ReplyDeletehttp://www.urbandictionary.com/define.php?term=suck+it+up+buttercup
I do wonder how deep the "sensitivity trigger" meme has gone. I can't guess.
Perhaps this is a case of the "the squeaky wheel gets the grease", as well of an actual case of a "slippery slope", rather than the fallacious form.
https://en.wikipedia.org/wiki/The_squeaky_wheel_gets_the_grease
https://en.wikipedia.org/wiki/Slippery_slope
So the best understanding I have is: (1) The wider world is often a dangerous place (2) Society sometimes can make things less dangerous for vulnerable members (3) Sometimes the protective measures infantilize members, keeping them in a fearful state rather than liberating them from their fears.
Its also clear that you can divide space between (1) Private (2) Semiprivate (3) Public, and have different agreed rules in each context.
So even if it may be appropriate to say semipublic spaces, like AA meetings, might recognize the sensitivities and vulnerability of members, that doesn't mean its best to try to impose similar rules to all public spheres.
Like if 10% of the population has a risk to become alcoholics, we might limit public spaces that serve alcohol, and provide signs such as "Alcohol is served here" and vulnerable citizens can heed such warnings, and go elsewhere. (But limiting all public consumption of alcohol as we tried with prohibition, was a complete failure of course.)
Along with drink, cussin' is another vice that certain people of a sensitive nature might want to avoid. Certainly churches might want to ban swearing, and public transit is a fair place to "silence" people with vulgar language, and the sensitive people can win, if they stand up for their rights.
But what if say some television stations wanted to allow swearing, like cable does, should we allow this? Should such stations be required to offer sensitivity warnings before each show starts? Well, actually they do that with violence, and PBS sometimes does it for language too.
Now sensitivity of the trauma sense maybe is something different, not like addiction, and not impoliteness.
We could try a reversal, such as "gay kissing in public", and we know those gay pride parades are places that heterosexuals might feel a tad sensitive, or repulsed sort of way. So it might be fair for a "parade" to have a "sensitivity warning" in all announcements and in the front of the parade that crude sexual behavior is likely to be observed, and sensitive folk should be prepared to close their eyes, or leave.
And a positive side of that "respectful warning" as well is that gays would be acknowledging that their public displays may be offensive to some, and if they are given "temporary rights" to such behavior in a pride parade, it shouldn't mean they should be liberated to act this way in public in general.
But again, perhaps that's mere disgust, and something different than trauma. Trauma would seem to be a VERY PERSONAL thing, that can't be simply categorized and prejudged to protect people. Who knows what sets people off?

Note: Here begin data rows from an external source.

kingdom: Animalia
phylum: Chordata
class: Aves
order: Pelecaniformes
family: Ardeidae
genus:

I remember my first girlfriend and I saw "A nightmare before Christmas" and she had to leave the theater, and she was near tears, and I was confused why she reacted so strongly. Its hard to imagine we could have enough warnings for all possible repulsions!
Food allergies are a similar thing I guess, although some people really can die from nuts or whatever, but it does make potlucks much more difficult, if all ingredients have to be listed.
But maybe, if only 1% of the population has dangerous allergies, we should dismiss their needs for safety, and just make them carry their own food to potlucks, and then the rest of us could stop worrying about everything?
Probably these things all go in cycles, and some sensible middle ground will be reached?
I wonder if this isn't an outgrowth of children who were raised by parents who thought that Dr. Spock and his ideas were the way to raise children? It always reminded me of a justification for not having to provide adult guidance or to expect children to grow up into functional adults able to face the challenges of life.
ReplyDeleteThe Monolith in 2001: A SPACE ODYSSEY should have come with a trigger warning that says "this object might inspire violent ideas with objects such as bone and rock."